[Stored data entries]
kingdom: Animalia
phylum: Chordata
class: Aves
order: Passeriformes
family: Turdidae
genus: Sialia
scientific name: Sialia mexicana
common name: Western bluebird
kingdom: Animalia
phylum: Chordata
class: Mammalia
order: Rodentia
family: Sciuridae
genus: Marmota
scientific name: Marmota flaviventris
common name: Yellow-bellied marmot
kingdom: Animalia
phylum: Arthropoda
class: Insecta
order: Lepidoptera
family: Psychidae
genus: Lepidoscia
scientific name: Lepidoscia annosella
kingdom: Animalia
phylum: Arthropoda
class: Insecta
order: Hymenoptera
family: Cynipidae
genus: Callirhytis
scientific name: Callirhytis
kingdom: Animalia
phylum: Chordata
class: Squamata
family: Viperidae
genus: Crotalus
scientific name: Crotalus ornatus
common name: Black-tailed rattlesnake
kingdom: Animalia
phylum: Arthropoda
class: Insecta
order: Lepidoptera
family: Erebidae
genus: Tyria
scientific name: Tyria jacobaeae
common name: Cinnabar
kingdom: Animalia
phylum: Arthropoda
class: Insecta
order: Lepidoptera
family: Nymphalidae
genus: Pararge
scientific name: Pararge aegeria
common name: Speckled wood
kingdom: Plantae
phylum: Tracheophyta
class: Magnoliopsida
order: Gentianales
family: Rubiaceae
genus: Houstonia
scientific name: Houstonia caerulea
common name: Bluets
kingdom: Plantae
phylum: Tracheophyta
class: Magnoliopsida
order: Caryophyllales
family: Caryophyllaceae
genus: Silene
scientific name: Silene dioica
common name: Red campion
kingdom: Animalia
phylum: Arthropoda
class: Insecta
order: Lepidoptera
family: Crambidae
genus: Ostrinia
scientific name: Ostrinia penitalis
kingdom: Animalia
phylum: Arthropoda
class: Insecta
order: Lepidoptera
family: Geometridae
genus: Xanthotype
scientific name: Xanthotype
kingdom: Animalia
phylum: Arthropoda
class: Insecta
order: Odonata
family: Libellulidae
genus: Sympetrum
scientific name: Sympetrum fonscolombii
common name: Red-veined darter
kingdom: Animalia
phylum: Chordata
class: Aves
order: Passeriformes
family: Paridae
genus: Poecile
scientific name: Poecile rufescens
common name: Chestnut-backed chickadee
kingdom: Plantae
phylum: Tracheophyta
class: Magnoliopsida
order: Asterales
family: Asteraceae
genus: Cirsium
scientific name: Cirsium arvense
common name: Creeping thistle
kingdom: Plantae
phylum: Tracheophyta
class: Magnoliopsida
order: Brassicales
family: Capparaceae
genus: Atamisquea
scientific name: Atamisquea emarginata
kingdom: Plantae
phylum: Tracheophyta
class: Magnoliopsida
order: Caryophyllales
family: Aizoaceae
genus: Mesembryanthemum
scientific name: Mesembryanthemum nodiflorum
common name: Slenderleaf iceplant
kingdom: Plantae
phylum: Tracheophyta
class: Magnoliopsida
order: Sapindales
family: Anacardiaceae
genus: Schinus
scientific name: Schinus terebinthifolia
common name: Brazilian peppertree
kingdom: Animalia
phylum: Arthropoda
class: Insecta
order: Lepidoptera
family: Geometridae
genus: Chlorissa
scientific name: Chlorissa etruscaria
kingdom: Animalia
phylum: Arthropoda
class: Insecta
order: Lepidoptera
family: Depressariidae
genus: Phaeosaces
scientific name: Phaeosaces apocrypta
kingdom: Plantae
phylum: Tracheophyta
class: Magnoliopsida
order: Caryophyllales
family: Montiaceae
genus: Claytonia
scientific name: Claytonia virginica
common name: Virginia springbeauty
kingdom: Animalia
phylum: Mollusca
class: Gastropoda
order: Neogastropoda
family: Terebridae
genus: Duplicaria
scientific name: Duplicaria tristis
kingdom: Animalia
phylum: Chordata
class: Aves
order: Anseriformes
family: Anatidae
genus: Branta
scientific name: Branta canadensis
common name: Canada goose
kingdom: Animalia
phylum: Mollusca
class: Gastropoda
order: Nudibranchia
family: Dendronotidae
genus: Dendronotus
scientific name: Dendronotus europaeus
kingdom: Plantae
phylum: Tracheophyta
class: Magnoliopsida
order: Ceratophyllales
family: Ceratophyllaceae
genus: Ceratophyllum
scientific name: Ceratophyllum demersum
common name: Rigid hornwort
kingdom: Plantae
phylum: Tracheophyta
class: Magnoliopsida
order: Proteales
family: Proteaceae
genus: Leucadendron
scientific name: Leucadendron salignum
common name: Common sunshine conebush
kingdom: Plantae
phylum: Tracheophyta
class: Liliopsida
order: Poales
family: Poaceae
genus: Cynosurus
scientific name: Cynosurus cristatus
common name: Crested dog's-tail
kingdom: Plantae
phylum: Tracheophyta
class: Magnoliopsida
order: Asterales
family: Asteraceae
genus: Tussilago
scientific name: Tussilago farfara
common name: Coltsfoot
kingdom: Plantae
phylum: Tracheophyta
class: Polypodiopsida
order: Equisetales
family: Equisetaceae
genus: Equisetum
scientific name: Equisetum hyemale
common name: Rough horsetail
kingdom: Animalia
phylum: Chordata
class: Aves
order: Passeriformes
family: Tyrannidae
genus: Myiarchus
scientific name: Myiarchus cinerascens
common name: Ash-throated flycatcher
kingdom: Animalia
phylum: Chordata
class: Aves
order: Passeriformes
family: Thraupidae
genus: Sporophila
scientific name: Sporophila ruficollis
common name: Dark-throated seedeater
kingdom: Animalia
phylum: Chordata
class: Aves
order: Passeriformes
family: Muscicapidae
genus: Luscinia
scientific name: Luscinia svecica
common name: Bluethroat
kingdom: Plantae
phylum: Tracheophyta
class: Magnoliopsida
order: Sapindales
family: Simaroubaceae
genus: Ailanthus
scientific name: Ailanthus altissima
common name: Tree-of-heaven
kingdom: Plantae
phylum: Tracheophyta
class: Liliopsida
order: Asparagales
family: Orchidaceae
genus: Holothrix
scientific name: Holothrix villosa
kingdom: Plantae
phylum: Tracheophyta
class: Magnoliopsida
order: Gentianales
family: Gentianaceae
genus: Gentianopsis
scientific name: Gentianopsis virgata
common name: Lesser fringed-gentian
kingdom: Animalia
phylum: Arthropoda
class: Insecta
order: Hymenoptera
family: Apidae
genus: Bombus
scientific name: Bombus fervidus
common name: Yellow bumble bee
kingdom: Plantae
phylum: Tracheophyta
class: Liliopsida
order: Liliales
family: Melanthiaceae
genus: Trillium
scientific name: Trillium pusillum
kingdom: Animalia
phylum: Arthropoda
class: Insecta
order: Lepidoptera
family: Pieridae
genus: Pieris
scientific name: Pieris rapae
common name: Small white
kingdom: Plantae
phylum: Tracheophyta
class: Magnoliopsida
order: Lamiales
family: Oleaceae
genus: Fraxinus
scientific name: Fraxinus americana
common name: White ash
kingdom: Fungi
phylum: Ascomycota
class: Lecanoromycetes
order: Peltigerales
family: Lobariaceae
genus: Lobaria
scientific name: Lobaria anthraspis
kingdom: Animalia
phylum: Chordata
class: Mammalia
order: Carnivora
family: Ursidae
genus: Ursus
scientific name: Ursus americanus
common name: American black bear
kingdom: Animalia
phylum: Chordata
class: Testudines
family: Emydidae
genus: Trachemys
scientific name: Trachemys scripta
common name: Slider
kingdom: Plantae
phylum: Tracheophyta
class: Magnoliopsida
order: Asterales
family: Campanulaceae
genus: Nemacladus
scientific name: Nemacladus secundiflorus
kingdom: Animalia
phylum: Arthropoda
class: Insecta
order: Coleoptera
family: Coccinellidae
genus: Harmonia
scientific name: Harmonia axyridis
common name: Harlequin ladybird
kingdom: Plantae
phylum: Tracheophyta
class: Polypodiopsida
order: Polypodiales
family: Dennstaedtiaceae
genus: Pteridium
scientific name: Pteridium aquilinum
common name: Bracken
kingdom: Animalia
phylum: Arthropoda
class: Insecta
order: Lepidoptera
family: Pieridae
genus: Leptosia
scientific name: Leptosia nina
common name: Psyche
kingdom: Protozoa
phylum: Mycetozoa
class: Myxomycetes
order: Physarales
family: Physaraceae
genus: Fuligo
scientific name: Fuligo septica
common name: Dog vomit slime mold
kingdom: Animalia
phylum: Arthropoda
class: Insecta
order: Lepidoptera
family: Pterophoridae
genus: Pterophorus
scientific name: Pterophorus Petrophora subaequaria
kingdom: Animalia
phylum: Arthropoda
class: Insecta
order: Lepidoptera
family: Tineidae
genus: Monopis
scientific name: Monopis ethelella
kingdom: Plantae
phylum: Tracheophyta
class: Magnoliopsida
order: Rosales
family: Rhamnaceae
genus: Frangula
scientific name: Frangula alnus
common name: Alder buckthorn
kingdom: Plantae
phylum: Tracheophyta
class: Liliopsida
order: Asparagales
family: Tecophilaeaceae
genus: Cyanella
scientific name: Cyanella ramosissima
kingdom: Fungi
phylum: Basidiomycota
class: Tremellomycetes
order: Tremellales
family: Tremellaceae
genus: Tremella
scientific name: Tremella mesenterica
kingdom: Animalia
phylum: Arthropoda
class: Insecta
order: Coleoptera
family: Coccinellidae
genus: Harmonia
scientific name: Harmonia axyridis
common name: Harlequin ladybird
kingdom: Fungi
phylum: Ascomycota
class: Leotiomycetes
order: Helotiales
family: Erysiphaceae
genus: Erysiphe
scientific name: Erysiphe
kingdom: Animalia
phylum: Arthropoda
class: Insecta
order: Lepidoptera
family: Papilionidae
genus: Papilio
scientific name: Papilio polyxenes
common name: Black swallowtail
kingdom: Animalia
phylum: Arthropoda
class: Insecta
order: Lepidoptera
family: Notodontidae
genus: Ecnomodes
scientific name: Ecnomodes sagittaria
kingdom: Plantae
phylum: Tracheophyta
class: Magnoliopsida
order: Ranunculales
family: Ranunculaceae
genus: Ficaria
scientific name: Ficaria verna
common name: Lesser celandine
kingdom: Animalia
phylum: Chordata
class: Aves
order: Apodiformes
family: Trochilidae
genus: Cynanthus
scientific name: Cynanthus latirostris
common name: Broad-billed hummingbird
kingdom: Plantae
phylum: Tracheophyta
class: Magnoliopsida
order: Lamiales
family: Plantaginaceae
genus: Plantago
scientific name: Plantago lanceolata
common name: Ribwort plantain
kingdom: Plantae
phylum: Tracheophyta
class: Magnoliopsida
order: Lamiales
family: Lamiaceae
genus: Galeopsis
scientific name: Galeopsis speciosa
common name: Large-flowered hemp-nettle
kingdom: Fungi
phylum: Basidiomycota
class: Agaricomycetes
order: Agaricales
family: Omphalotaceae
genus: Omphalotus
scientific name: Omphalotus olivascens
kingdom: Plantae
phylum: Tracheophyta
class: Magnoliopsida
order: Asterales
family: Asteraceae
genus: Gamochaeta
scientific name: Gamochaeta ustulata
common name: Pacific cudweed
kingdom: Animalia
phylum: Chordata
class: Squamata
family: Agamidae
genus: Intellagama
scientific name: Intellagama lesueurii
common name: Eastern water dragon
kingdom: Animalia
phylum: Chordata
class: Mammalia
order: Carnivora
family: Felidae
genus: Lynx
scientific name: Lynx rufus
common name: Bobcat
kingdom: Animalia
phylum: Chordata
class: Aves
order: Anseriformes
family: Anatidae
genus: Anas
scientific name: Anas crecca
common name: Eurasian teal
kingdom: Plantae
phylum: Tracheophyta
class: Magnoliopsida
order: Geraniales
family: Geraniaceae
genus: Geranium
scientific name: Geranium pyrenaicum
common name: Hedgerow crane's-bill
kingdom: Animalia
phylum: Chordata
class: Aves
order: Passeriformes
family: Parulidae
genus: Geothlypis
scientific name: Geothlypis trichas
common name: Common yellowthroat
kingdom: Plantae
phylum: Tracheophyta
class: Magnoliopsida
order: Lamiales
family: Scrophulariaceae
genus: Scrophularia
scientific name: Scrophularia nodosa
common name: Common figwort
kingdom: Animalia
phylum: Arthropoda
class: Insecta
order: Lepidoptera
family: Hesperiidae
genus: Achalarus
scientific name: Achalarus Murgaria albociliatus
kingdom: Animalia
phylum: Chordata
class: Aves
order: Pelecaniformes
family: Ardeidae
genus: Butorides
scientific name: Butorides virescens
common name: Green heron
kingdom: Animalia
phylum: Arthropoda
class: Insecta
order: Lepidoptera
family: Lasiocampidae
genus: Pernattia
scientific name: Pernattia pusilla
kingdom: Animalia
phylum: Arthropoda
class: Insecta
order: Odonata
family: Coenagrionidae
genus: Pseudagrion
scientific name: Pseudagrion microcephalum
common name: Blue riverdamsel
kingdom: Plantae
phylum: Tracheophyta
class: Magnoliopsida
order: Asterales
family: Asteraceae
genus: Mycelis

THE PROBLEM: Turn the material from its first line up to and including the line with "scientific name: Crotalus ornatus" into a numbered list, leaving out any blank lines.

EXERCISE RESULT:
1. kingdom: Animalia
2. phylum: Chordata
3. class: Aves
4. order: Passeriformes
5. family: Turdidae
6. genus: Sialia
7. scientific name: Sialia mexicana
8. common name: Western bluebird
9. kingdom: Animalia
10. phylum: Chordata
11. class: Mammalia
12. order: Rodentia
13. family: Sciuridae
14. genus: Marmota
15. scientific name: Marmota flaviventris
16. common name: Yellow-bellied marmot
17. kingdom: Animalia
18. phylum: Arthropoda
19. class: Insecta
20. order: Lepidoptera
21. family: Psychidae
22. genus: Lepidoscia
23. scientific name: Lepidoscia annosella
24. kingdom: Animalia
25. phylum: Arthropoda
26. class: Insecta
27. order: Hymenoptera
28. family: Cynipidae
29. genus: Callirhytis
30. scientific name: Callirhytis
31. kingdom: Animalia
32. phylum: Chordata
33. class: Squamata
34. family: Viperidae
35. genus: Crotalus
36. scientific name: Crotalus ornatus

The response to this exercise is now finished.